How does Structural Maintenance of Chromosomes (SMC) protein interactions with DNA to organise bacterial chromosomes?
Structural Maintenance of Chromosomes (SMC) proteins, also known as cohesins and condensins in eukaryotes, are crucial for chromosome organisation in all living organisms, but how SMC translocates on a protein-laden chromosome is poorly investigated.
Whether SMC impacts DNA-translocating proteins such as RNA polymerase and is, in turn, influenced by such proteins, is not well understood. How different cellular processes share the same DNA but avoid, or resolve, conflicts is a question that arises in all cells and all domains of life.

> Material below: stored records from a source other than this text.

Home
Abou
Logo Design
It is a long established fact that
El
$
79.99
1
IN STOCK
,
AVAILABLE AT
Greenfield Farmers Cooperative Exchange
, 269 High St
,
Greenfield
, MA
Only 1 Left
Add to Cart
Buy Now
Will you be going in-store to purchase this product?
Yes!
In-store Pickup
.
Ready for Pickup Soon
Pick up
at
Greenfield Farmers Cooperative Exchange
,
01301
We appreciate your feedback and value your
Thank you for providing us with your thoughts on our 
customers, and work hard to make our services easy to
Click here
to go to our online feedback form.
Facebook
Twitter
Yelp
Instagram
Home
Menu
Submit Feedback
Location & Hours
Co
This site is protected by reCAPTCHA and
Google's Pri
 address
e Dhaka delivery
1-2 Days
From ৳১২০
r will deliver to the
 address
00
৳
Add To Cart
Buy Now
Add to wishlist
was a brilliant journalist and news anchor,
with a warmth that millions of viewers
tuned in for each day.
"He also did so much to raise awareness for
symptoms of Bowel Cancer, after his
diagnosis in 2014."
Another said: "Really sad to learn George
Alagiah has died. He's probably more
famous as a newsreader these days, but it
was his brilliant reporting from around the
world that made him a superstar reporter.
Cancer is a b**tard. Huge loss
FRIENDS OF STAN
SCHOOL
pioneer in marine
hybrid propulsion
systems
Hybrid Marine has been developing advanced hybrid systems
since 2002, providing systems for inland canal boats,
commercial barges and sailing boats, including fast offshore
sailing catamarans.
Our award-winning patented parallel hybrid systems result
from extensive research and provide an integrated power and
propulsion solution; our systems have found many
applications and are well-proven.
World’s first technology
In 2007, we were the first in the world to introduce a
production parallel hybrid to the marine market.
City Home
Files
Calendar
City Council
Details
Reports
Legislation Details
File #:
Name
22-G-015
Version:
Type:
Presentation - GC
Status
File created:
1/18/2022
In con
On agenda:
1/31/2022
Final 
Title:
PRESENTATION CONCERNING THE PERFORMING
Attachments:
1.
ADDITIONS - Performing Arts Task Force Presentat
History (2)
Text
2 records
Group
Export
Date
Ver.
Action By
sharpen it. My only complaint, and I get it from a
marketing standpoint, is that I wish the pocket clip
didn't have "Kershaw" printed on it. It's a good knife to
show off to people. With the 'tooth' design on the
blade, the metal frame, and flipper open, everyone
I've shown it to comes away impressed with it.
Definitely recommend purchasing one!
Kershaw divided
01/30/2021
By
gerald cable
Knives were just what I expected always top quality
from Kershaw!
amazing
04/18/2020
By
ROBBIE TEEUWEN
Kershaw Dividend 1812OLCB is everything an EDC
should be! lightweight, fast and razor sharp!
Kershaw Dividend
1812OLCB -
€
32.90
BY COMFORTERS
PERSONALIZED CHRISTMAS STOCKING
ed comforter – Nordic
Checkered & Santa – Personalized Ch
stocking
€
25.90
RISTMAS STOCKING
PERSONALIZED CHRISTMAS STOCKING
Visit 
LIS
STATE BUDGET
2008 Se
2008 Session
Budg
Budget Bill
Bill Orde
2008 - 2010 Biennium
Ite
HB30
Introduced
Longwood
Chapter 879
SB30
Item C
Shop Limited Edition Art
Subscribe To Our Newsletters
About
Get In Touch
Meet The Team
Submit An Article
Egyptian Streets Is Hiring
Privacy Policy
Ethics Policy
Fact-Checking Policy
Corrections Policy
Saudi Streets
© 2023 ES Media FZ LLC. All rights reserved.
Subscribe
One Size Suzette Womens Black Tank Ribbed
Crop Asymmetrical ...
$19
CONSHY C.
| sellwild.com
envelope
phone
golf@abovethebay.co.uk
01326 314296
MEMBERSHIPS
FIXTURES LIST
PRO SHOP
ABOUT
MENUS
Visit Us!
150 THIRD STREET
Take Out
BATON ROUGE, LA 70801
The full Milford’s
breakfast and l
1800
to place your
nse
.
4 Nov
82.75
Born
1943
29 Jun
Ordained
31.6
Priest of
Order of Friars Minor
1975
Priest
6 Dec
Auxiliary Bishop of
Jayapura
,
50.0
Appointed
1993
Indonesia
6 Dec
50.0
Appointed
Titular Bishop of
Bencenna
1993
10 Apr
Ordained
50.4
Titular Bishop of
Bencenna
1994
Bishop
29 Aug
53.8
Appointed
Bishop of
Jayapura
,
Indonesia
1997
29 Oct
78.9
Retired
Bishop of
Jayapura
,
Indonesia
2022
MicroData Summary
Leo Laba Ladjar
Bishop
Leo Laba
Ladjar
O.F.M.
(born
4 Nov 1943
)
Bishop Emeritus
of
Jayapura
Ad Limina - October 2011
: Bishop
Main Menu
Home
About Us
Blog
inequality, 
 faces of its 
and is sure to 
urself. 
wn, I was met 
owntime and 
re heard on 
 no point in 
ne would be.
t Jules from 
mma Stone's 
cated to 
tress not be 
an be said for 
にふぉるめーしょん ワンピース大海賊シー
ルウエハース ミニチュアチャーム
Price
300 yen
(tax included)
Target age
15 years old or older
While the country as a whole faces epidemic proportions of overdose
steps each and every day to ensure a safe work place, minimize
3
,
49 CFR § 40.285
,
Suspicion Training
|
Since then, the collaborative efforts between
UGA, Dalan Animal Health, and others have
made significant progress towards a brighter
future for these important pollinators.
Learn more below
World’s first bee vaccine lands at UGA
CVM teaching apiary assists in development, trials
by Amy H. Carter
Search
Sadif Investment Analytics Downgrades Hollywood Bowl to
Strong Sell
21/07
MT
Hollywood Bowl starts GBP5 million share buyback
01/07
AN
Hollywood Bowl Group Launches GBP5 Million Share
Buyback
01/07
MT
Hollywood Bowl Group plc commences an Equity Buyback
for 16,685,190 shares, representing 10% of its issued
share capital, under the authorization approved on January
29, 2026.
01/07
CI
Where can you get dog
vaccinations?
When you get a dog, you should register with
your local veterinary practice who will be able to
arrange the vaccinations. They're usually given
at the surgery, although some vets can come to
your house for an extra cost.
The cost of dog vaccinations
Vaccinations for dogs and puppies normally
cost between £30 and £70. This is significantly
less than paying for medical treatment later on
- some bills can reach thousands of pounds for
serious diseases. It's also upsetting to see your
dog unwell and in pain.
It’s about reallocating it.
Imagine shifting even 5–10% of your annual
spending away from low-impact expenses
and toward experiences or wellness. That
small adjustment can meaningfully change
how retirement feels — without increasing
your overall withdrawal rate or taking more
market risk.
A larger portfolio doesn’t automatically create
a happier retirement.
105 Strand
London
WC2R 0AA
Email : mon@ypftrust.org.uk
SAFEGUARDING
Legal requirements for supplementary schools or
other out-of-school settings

Tung Le group’s recent study provided experimental evidence that the translocation of bacterial SMC on the chromosome is strongly influenced by RNA polymerase.
The group showed that highly-transcribed genes oriented to collide head-on with translocating SMC slowing down and potentially stopping SMC translocation. This might have contributed to the evolutionary selection for highly-transcribed genes to be co-oriented with the direction of DNA replication and SMC movement.
Broadly, the group’s work demonstrated a tight interdependence of bacterial chromosome organisation and the highly non-random global pattern of transcription. Furthermore, they demonstrated that the translocation of bacterial SMC is directional, starting at the bacterial centromere site parS and moving progressively towards the replication terminus, extruding out DNA in a loop as a result of this directional movement.
The finding that bacterial SMC translocation is directional has significant implications for how eukaryotic cohesins extrude DNA loops (Rao et al 2015 Cell, Sanborn et al 2015 PNAS, Fudenberg et al 2016 Cell Rep).
Caulobacter crescentus as model organism
The Le group’s findings were greatly aided by using Caulobacter as a model system.
Caulobacter is easily synchronised, enabling us to generate genome-wide data for a homogenous population of G1-phase cells that each contain a single chromosome.
As there is no active DNA replication in the G1 cells, they were able to isolate and specifically study the effect of transcription on SMC translocation and global chromosome organisation, without confounding effects from replication-transcription conflicts.